Doing a bit of algebra:

(5)
\begin{align} f'-f=\frac{fa \Delta h}{c^2} \end{align}
(6)
\begin{align} \frac{\Delta f}{f} = \frac{a \Delta h}{c^2} \end{align}

If the acceleration a = g, then the formula becomes:

(7)
\begin{align} \frac{\Delta f}{f} = \frac{g \Delta h}{c^2} \end{align}

This formula appears in your IB formula handbook.

Where $\Delta f$ is the change in the frequency, $f$ is the frequency of the light measured at the source, $g$ is the acceleration of gravity, $\Delta h$ is the vertical distance between the source and the detector, and $c$ is the speed of light in a vacuum.
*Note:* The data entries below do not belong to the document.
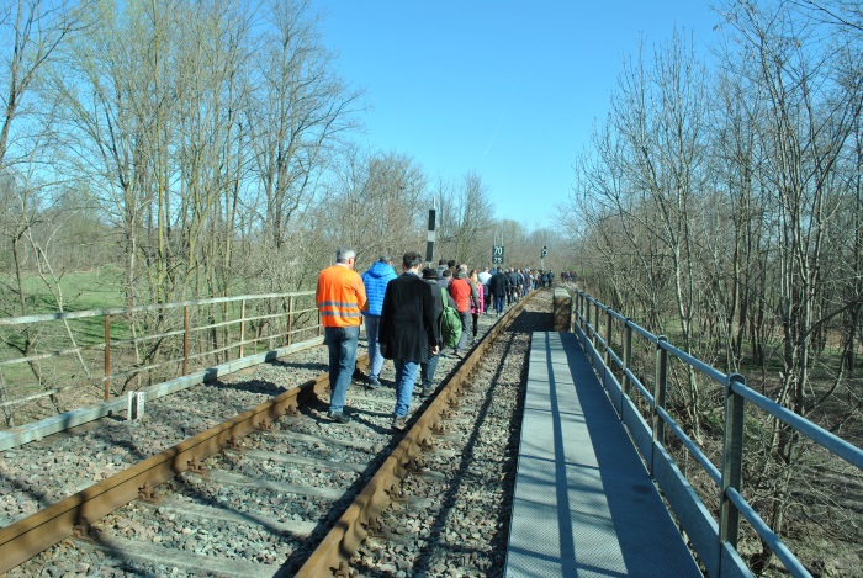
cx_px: 432
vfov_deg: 48.1
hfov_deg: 67.3
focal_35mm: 27
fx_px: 648
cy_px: 289
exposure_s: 1/320
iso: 200
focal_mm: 18
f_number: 9
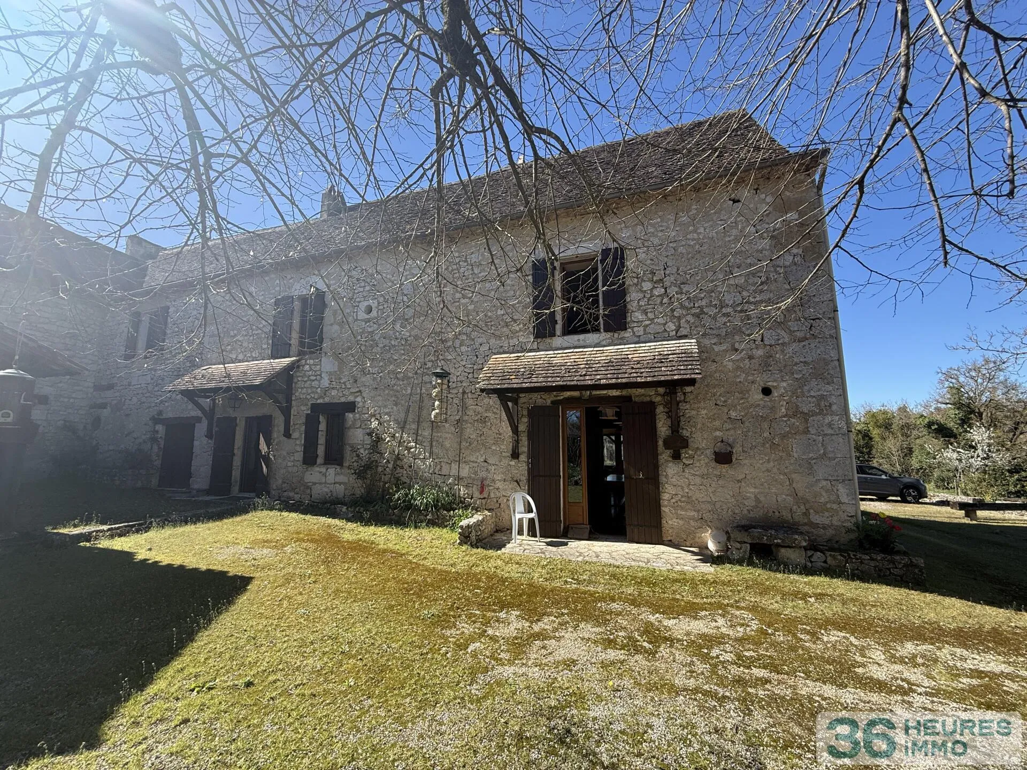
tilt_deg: +8.8
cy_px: 385
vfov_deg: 85.7
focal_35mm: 14
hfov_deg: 102.1
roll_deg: +1.1
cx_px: 514
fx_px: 415
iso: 64
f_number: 2.2
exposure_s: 1/596
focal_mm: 2.22
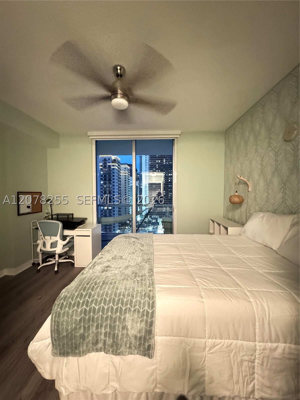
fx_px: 162
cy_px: 200
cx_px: 150
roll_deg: +0.6
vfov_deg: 102.1
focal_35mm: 14
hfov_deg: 85.7
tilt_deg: -3.4
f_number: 2.2
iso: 2500
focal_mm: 2.22
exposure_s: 1/24
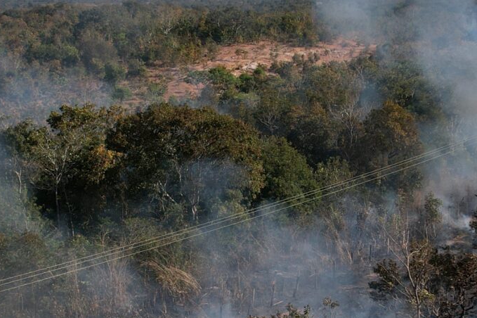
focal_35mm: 83
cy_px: 229
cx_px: 297
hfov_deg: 24.4
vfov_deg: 16.4
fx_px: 1099
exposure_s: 1/320
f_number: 2.8
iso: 110
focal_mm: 8.38
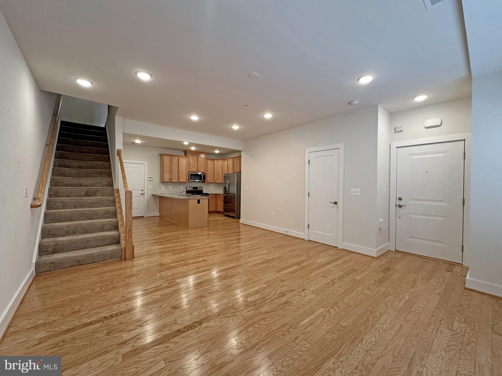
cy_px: 188
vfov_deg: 85.7
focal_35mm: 14
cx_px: 251
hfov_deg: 102.1
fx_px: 203
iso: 200
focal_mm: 2.22
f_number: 2.2
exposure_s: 1/120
##### G.7.11 Apply the calculation for calculating the Schwarzchild radius

Stars and planets form by mass attracting other mass and coming together, as the masses get closer they pull harder. Gravity pulls the masses together and forms a star or a planet. Making a long story short, if the mass of the object is great enough then the gravitational forces will be large enough to create a black hole. So what is a black hole? A black hole is simply a massive object that generates such an intense gravitational field that not even light can escape, that’s it, nothing fancy…

One way of looking at a black hole is to say that the escape velocity is equal to or greater than the speed of light, so therefore nothing, not even light can escape. Any object could form a black hole, IF it was small enough so that it generated a very strong gravitational field at its surface. For an object of given mass there is a minimum radius for that object in order for it to be a black hole, this minimum radius is called the Schwarzchild radius. If we set the escape velocity to be c and solve for the radius (This is not the correct way to do it, but we arrive at the same result):

(8)
\begin{align} c = \sqrt {\frac{Gm}{R}} \end{align}
(9)
\begin{align} R_{sch} = \frac{2GM}{c^2} \end{align}

This is the expression for the Schwarzchild radius and is given in your formula handbook.

##### G.8.1 Outline the experimental evidence for bending of star light rays by the Sun

Light is bent by gravity. During a solar eclipse when the sunlight is largely blocked, observations of the positions of stars very near to the sun (as seen from the surface of the earth) can be easily made. When this is done, it is found that the stars do not appear to be in the correct place (as measured when they were not close to the sun, i.e. a different time of year). Why? Because the light was bent by the sun, when the light was bent it appeared that the stars where not in the correct position.